Winter is coming, time to plan some trips!
When’s the best time to ski Montana you ask? Off the top of my head I’d say February, but lets look at the numbers.
I compiled average monthly snowfall data at 5 popular Montana ski resorts. Big Sky and Bridger Bowl are in southwest Montana near Bozeman, Red Lodge is a bit further east near Billings, and Snowbowl and Whitefish are more Northwest. There’s tons of awesome local ski options scattered all over the western half of the state, but these are a good sample.
Looking at the graph below, the general snowfall trend around the state is a strong December, followed by a January lull. Things pick up again for February and March before tapering off a the end of the season. Big Sky, Bridger Bowl, and Whitefish are the 3 big winners when it comes to total snowfall.
December can be a great time to ski Montana, but base depths and temperatures can be an issue. Our cold smoke continental snow that’s so fun to ski doesn’t add up to much once it is tracked or settled. Whitefish is your best bet for the deepest base in December while Big Sky wins on average snowfall. Bridger Bowl is a fairly grassy mountain and skis quite well even with low snow coverage. The end of the month has a habit of being quite chilly. If you don’t mind frostbite or a few base scratches though, it’s a great time for powder skiing. Holiday crowds are usually minimal.
The white stuff diminishes a bit in January, which is usually due to a week or two of cold dry weather. There’s still plenty of powder days to be had, but if you’re just visiting, there’s a better than decent chance you’ll get skunked. Whitefish Resort averages slightly more than the others, while Red Lodge looks pretty bleak. Overall, my enthusiasm for skiing usually hits a low point sometime in January.
February is Montana’s month, in my opinion, and the numbers back that up. Snowfall returns and temperatures are cool enough for cold smoke powder skiing. It’s a good time to ski statewide. Base depths by this point in the year are usually deep enough that rocks are less of an issue, and the big mountain lines you came in search of are filling it. If you’re headed into the backcountry, be aware, the January cold snap often breeds some nice facets that be problematic with big February storms.
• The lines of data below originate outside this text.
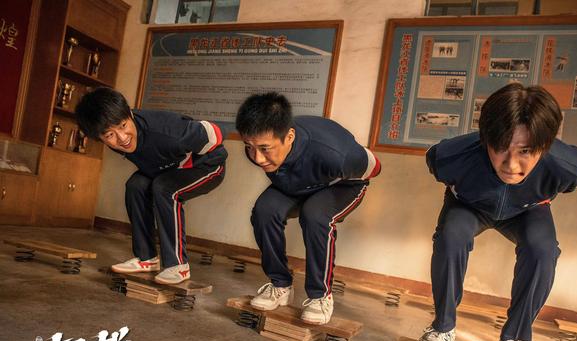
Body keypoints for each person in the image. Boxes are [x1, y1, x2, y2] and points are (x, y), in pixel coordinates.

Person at [419, 83, 577, 341]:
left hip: (528, 210)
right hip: (469, 205)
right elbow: (436, 162)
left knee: (543, 251)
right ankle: (442, 327)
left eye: (525, 151)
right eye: (500, 148)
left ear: (545, 145)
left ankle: (515, 340)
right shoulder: (450, 156)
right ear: (485, 139)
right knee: (451, 237)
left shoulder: (567, 166)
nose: (511, 165)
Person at [235, 92, 381, 325]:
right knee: (264, 211)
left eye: (265, 148)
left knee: (315, 216)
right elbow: (262, 155)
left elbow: (374, 167)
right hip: (299, 183)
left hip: (342, 186)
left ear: (289, 136)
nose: (258, 158)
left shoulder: (336, 155)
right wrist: (262, 151)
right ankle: (280, 285)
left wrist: (329, 180)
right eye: (250, 147)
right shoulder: (258, 148)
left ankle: (320, 296)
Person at [75, 87, 227, 284]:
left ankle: (178, 266)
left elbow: (215, 133)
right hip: (168, 167)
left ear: (130, 114)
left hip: (209, 167)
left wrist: (190, 162)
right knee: (135, 185)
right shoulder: (117, 140)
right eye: (110, 135)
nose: (122, 138)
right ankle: (146, 258)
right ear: (100, 138)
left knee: (165, 188)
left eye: (123, 126)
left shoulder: (168, 132)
Towards the end of the season in March and April snowfall generally diminishes a bit, but temperatures warm, the sun is shining, and all the big lines are filled in. If you’re less concerned about neck deep powder days and more into great weather and good snow, the end of the season can’t be beat. Big Sky and Bridger Bowl are the higher elevation resorts and will generally hold the best snow late into the season, but snow depths at all 5 resorts usually peak in April.
Montana skiing doesn’t end once the lifts close! Late April into early June can be fantastic for couloir skiing and May usually holds at least one good powder day. Beartooth Pass opens around memorial day which is the gateway to Beartooth Basin Summer Ski Area and high elevation backcountry skiing for most of the summer.
December: Whitefish, Big Sky, Bridger
January: Stay home
February: Anywhere is good
March: Still pretty good just about anywhere
April: Big Sky, Bridger
May, June, July: Beartooth Pass
Big Sky Resort is one of 44 iconic destinations available on the Ikon Pass.
2 thoughts on “When Is The Best Time to Ski Montana?”
I understand you took a sampling of 5 ski areas that do indeed represent the state of MT ski areas very well. Just putting my two cents in that Lookout Pass that straddles the border of MT & ID gets great snow 400+ inches each year on average with 503″ this past season. My only criticism would be that January is no question a great month to ski. As an old Norwegian friend used to say “There is never a cold day you just don’t own a warm Jacket” Get out there and enjoy the good from opening to closing day. Remember it’s always better on the border at Lookout Pass! MT Rocks! Bring on winter!
Thanks Matt! I’ll have to out Lookout on my list for this winter.